In its relatively short history of being discovered, Pluto remains one of the most popular celestial bodies around. Part of that stems from the debate surrounding whether or not to classify Pluto as a 'real planet' in the first place.

The small body was originally discovered in February 1920 at the Lowell Observatory in Flagstaff, Arizona by astronomer Clyde Tombaugh. Tombaugh had assistance in the discovery from William Pickering. 


Originally called Planet X, Pluto was a massive discovery both as a new planet and for the Lowell Observatory's latest camera and photography systems.

In 2006, the International Astronomical Union downgraded Pluto's status to that of a 'dwarf planet' seemingly out of the blue. This left the remaining planets divided into two groups: terrestrial planets (Mercury, Venus, Earth and Mars); gas giants (Jupiter, Saturn, and Uranus).

The mysterious definition of 'planet'

Metzger has one suggestion to the IAU: change their definition. Metzger recommended changing the definition to include the planets intrinsic properties rather than the status of a planet's orbit.

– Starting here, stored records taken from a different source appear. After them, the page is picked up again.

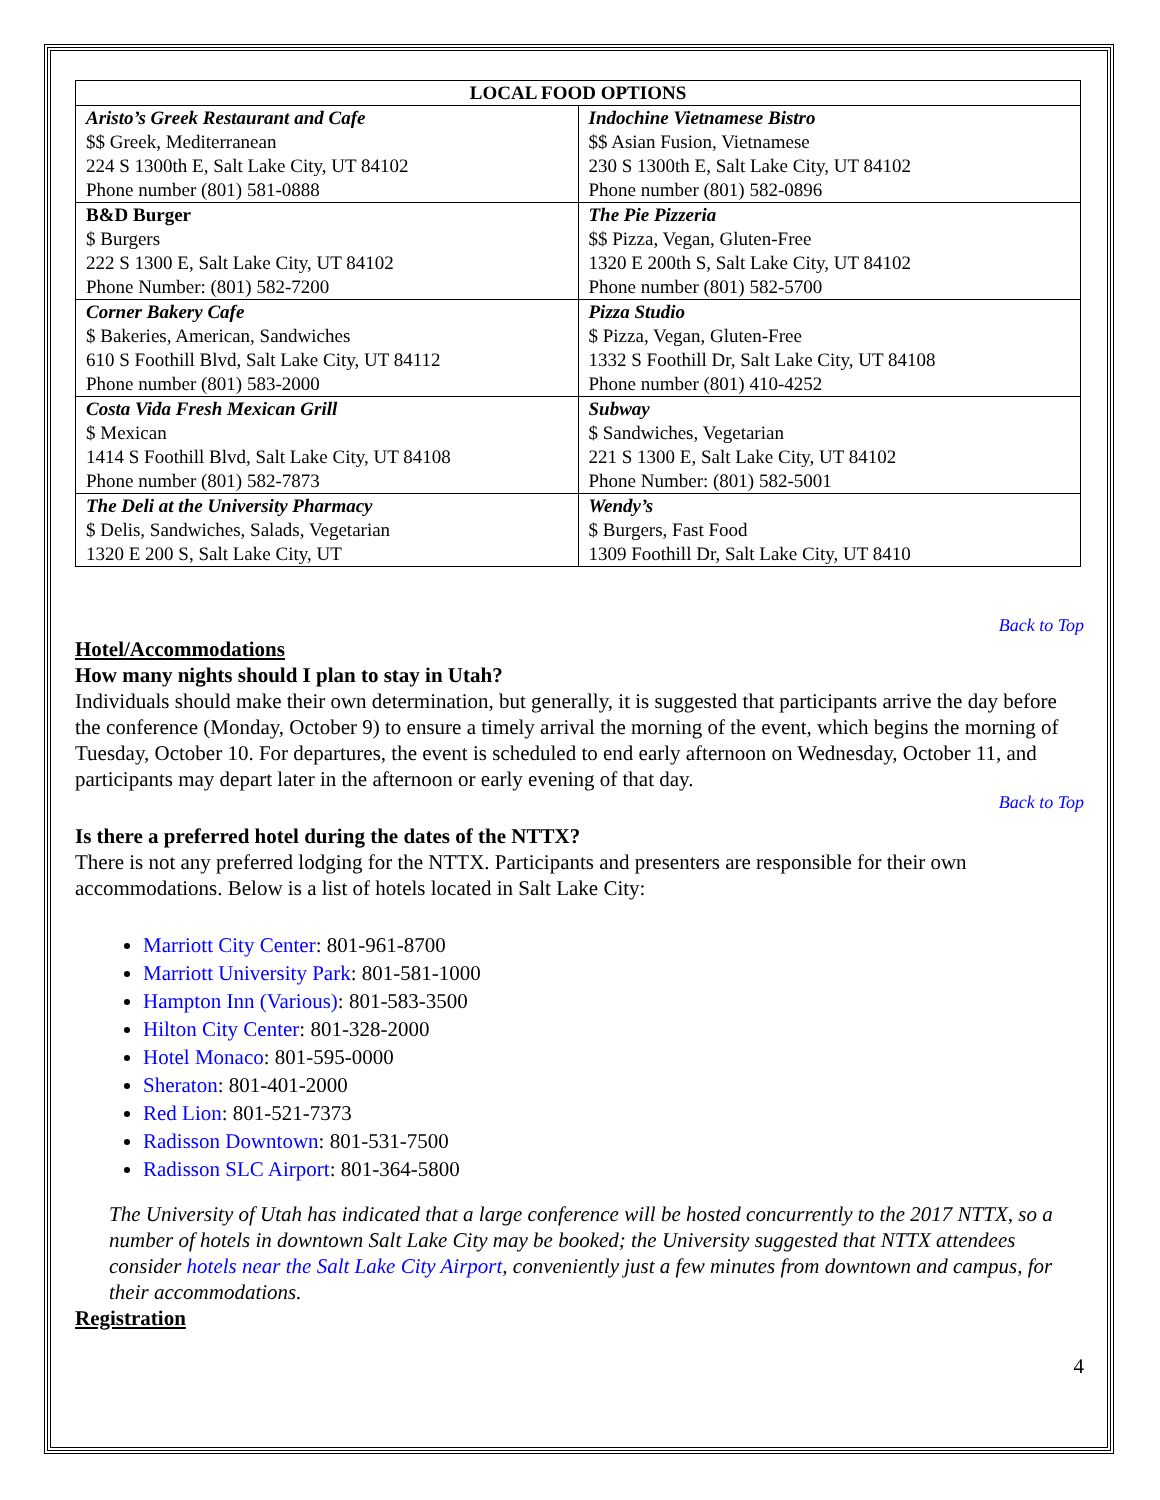| LOCAL FOOD OPTIONS | |
| --- | --- |
| Aristo’s Greek Restaurant and Cafe $$ Greek, Mediterranean 224 S 1300th E, Salt Lake City, UT 84102 Phone number (801) 581-0888 | Indochine Vietnamese Bistro $$ Asian Fusion, Vietnamese 230 S 1300th E, Salt Lake City, UT 84102 Phone number (801) 582-0896 |
| B&D Burger $ Burgers 222 S 1300 E, Salt Lake City, UT 84102 Phone Number: (801) 582-7200 | The Pie Pizzeria $$ Pizza, Vegan, Gluten-Free 1320 E 200th S, Salt Lake City, UT 84102 Phone number (801) 582-5700 |
| Corner Bakery Cafe $ Bakeries, American, Sandwiches 610 S Foothill Blvd, Salt Lake City, UT 84112 Phone number (801) 583-2000 | Pizza Studio $ Pizza, Vegan, Gluten-Free 1332 S Foothill Dr, Salt Lake City, UT 84108 Phone number (801) 410-4252 |
| Costa Vida Fresh Mexican Grill $ Mexican 1414 S Foothill Blvd, Salt Lake City, UT 84108 Phone number (801) 582-7873 | Subway $ Sandwiches, Vegetarian 221 S 1300 E, Salt Lake City, UT 84102 Phone Number: (801) 582-5001 |
| The Deli at the University Pharmacy $ Delis, Sandwiches, Salads, Vegetarian 1320 E 200 S, Salt Lake City, UT | Wendy’s $ Burgers, Fast Food 1309 Foothill Dr, Salt Lake City, UT 8410 |
Back to Top
Hotel/Accommodations
How many nights should I plan to stay in Utah?
Individuals should make their own determination, but generally, it is suggested that participants arrive the day before the conference (Monday, October 9) to ensure a timely arrival the morning of the event, which begins the morning of Tuesday, October 10. For departures, the event is scheduled to end early afternoon on Wednesday, October 11, and participants may depart later in the afternoon or early evening of that day.
Back to Top
Is there a preferred hotel during the dates of the NTTX?
There is not any preferred lodging for the NTTX. Participants and presenters are responsible for their own accommodations. Below is a list of hotels located in Salt Lake City:
Marriott City Center: 801-961-8700
Marriott University Park: 801-581-1000
Hampton Inn (Various): 801-583-3500
Hilton City Center: 801-328-2000
Hotel Monaco: 801-595-0000
Sheraton: 801-401-2000
Red Lion: 801-521-7373
Radisson Downtown: 801-531-7500
Radisson SLC Airport: 801-364-5800
The University of Utah has indicated that a large conference will be hosted concurrently to the 2017 NTTX, so a number of hotels in downtown Salt Lake City may be booked; the University suggested that NTTX attendees consider hotels near the Salt Lake City Airport, conveniently just a few minutes from downtown and campus, for their accommodations.
Registration
4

“Dynamics are not constant, they are constantly changing,” Metzger says. “So, they are not the fundamental description of a body, they are just the occupation of a body at a current era.”

Metzger explained that if it's large enough to get a spherical shape due to gravity, it deserves consideration as a full-sized planet. 

“And that’s not just an arbitrary definition,” Metzger says. “It turns out this is an important milestone in the evolution of a planetary body, because apparently when it happens, it initiates active geology in the body.”